El primer hallazgo clave fue el rol protagónico del empresario y lobbista chino Emilio Yang en una gira oficial de diputados a China en julio de 2024. Los chats revelaron que Yang, a petición de Cariola, no solo actuó como traductor, sino como un coordinador central de la delegación, participando en reuniones oficiales y siendo calificado por la propia diputada como “nuestro querido amigo Emilio”. Esto borró las líneas entre una visita de Estado y los intereses privados.
El segundo y más polémico giro ocurrió días después, cuando se supo que Cariola había encargado a Yang la redacción de un “documento reservado” para el Presidente Gabriel Boric. El objetivo: entregarle al mandatario la “perspectiva china” sobre su visita de Estado. La revelación, que motivó al Partido Republicano a exigir acceso a dicho informe, instaló la pregunta más incómoda de todas: ¿hasta qué punto un actor privado extranjero, con claros intereses comerciales, puede influir en la política exterior y en las decisiones del más alto nivel del Estado chileno?
El caso ha cristalizado las visiones contrapuestas que coexisten en el espectro político chileno.

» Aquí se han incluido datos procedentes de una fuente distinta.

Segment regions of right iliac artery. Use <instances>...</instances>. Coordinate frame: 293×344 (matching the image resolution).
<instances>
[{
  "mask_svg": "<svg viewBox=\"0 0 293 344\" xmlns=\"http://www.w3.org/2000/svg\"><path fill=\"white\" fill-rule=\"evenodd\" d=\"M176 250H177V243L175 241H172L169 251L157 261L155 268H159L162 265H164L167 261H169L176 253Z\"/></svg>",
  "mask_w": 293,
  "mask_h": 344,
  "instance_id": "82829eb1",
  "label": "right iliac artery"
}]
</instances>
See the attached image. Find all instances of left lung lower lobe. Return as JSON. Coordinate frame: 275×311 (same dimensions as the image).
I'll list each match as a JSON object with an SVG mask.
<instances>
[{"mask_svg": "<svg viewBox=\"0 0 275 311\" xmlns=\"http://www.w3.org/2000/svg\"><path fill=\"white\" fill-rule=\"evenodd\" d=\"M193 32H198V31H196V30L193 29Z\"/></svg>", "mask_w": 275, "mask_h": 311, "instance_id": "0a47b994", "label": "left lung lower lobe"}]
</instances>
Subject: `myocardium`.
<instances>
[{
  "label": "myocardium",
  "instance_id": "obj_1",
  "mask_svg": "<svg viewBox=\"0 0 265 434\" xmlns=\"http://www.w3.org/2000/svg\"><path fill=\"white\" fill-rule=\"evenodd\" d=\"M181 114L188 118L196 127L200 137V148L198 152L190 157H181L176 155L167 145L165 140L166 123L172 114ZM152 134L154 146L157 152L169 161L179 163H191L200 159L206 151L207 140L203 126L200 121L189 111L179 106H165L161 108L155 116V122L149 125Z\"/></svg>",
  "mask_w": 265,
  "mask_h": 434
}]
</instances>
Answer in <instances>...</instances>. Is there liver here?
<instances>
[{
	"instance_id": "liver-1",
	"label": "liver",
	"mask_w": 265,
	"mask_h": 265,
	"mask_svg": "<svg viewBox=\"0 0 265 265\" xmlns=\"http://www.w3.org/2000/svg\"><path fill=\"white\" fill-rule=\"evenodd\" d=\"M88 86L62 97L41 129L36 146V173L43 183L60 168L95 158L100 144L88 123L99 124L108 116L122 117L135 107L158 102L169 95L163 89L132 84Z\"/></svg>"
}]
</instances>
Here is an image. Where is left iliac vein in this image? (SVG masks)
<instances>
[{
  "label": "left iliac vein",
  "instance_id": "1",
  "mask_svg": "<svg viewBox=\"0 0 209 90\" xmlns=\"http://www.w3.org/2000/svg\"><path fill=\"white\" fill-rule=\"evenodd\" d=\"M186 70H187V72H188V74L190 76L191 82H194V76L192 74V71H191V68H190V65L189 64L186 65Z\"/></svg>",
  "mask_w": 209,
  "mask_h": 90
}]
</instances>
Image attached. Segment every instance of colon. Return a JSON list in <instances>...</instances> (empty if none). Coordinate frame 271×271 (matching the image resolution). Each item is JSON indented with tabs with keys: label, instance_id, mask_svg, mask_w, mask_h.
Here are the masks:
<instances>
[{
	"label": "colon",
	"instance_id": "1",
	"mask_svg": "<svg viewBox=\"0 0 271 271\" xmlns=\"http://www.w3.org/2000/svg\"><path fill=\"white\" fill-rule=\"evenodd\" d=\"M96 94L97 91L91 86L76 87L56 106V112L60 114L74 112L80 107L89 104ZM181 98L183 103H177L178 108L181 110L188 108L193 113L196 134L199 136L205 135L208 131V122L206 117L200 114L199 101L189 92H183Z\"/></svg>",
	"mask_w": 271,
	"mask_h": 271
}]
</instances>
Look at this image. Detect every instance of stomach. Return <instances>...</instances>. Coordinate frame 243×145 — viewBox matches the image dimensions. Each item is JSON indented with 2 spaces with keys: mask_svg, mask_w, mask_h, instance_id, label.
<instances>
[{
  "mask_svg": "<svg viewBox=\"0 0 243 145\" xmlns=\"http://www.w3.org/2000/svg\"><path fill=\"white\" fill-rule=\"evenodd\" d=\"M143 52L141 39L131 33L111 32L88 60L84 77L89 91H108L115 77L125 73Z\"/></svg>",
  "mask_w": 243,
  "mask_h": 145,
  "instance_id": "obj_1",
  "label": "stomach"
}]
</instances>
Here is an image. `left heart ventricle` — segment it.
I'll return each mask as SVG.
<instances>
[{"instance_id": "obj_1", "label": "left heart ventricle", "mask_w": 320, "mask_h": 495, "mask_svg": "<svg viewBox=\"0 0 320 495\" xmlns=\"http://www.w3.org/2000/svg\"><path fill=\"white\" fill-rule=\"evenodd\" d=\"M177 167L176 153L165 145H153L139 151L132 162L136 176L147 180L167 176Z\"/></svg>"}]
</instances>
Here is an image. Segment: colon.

Mientras la batalla política y judicial acapara los titulares, la economía sigue su propio curso, uno donde la presencia china es innegable y creciente. La controversia ocurre en un contexto donde las inversiones chinas se expanden a ritmo acelerado. En julio, la empresa China Oriental Yuhong concretó la compra de la cadena de ferreterías Construmart por 123 millones de dólares. Paralelamente, la industria automotriz ve cómo las marcas chinas ya representan más del 30% del mercado de vehículos livianos, liderando la transición hacia la electromovilidad con precios competitivos y tecnología avanzada.
Esta realidad económica genera una disonancia cognitiva para el país. Por un lado, existe una dependencia y un beneficio tangible en la relación con China, que ha permitido modernizar el transporte público y acceder a bienes de consumo a menor costo. Por otro, surgen dudas legítimas sobre las implicancias políticas y estratégicas de esta dependencia. La columna de opinión del abogado Álvaro Ortúzar en La Tercera a principios de mayo ya advertía sobre la dualidad de China como un “milagro económico” y un “régimen autoritario”, una tensión que el caso Cariola-Yang ha hecho palpable.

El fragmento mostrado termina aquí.